Juan Nicasio Gallego, con un papel fundamental en la libertad de Imprenta
Segundo, en una cuestión práctica que en palabras de monseñor Ceballos supuso “la aportación de lo que la Iglesia tenía” en aquel Cádiz sitiado por el ejército francés. Es decir, “los canónigos pusieron en venta algunas piezas del patrimonio catedralicio para ayudar a los gastos de la Nación y puso a disposición de las Cortes sus Templos más apropiados para las Sesiones de Cortes”.
No ya sólo el Oratorio de San Felipe Neri –recién inaugurado tras una larga rehabilitación, que mantiene su uso eclesiástico, a la vez que es símbolo constitucional–, sino otras iglesias como la del Carmen, que acogió el Te Deum de acción de gracias al que asistieron los diputados y las autoridades tras la proclamación constitucional, que se volverá a interpretar doscientos años después con la misma partitura de Nicolás Zabala, conservada en los Archivos Catedralicios.

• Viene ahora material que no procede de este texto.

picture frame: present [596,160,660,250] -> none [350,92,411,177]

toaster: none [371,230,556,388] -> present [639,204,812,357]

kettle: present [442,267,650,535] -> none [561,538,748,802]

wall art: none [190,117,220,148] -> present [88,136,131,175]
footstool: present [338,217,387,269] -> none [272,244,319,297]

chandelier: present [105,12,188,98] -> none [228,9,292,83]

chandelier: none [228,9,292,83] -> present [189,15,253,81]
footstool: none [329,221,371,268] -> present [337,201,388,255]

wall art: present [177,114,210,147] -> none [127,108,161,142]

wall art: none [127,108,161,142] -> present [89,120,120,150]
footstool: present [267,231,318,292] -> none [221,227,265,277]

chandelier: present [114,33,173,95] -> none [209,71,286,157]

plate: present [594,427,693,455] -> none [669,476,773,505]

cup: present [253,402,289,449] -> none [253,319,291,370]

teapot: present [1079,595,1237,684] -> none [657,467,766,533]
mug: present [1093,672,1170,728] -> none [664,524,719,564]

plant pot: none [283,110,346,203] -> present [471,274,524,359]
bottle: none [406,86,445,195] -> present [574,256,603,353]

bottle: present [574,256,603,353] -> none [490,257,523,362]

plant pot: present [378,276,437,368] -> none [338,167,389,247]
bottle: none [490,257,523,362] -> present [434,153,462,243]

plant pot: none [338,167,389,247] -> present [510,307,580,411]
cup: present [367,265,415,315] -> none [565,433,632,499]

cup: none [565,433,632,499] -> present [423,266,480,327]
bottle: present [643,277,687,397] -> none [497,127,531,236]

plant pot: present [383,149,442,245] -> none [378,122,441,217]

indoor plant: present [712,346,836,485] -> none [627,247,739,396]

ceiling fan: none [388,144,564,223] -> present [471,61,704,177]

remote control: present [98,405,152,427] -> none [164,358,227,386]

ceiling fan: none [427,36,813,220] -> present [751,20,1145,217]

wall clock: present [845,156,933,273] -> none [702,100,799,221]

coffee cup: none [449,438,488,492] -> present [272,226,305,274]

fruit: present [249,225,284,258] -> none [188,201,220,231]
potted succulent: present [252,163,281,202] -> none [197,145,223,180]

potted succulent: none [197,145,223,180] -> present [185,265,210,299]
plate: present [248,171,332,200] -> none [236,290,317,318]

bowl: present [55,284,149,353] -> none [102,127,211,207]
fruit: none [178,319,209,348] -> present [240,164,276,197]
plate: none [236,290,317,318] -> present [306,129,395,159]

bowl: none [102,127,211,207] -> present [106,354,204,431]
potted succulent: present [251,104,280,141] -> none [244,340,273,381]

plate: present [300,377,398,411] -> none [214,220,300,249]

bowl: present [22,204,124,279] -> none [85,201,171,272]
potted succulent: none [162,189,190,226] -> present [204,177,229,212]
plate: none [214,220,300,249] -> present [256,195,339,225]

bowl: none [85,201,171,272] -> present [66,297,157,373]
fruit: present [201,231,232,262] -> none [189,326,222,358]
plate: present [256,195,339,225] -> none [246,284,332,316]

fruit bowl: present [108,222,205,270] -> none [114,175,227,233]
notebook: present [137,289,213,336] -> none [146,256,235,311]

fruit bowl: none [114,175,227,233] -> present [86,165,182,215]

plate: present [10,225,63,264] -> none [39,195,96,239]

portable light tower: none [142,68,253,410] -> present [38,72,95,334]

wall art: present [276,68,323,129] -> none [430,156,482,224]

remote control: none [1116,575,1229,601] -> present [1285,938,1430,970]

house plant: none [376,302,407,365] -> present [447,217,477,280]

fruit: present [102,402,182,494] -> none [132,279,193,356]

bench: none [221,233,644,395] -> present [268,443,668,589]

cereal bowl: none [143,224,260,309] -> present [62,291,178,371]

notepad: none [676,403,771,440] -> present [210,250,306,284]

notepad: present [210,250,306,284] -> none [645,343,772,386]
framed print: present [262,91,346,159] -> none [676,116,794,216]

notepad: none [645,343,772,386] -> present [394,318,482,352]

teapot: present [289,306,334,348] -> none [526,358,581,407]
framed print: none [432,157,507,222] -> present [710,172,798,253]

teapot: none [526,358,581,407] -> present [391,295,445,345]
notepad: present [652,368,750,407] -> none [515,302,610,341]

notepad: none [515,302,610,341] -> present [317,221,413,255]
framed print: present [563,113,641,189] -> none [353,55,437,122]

La Constitución de 1812 fue un texto utópico –además de excesivamente reglamentista, prólijo, inviable– que, tan pronto como los liberales tienen la oportunidad de gobernar a su amparo, mostró su inutilidad como fórmula de gobierno. Útil como mito, como símbolo de la libertad, de una revolución que consistía –como explicó Agustín de Argüelles– “no en muertes, atrocidades y crímenes”, sino “en la alteración inevitable que deben tener nuestras instituciones, consecuencia necesaria de la que va corriendo por toda la Europa, anunciada por las luces”. Aunque a los liberales, a Muñoz Torrero y a tantos otros, les costaría más tarde el exilio y la represión.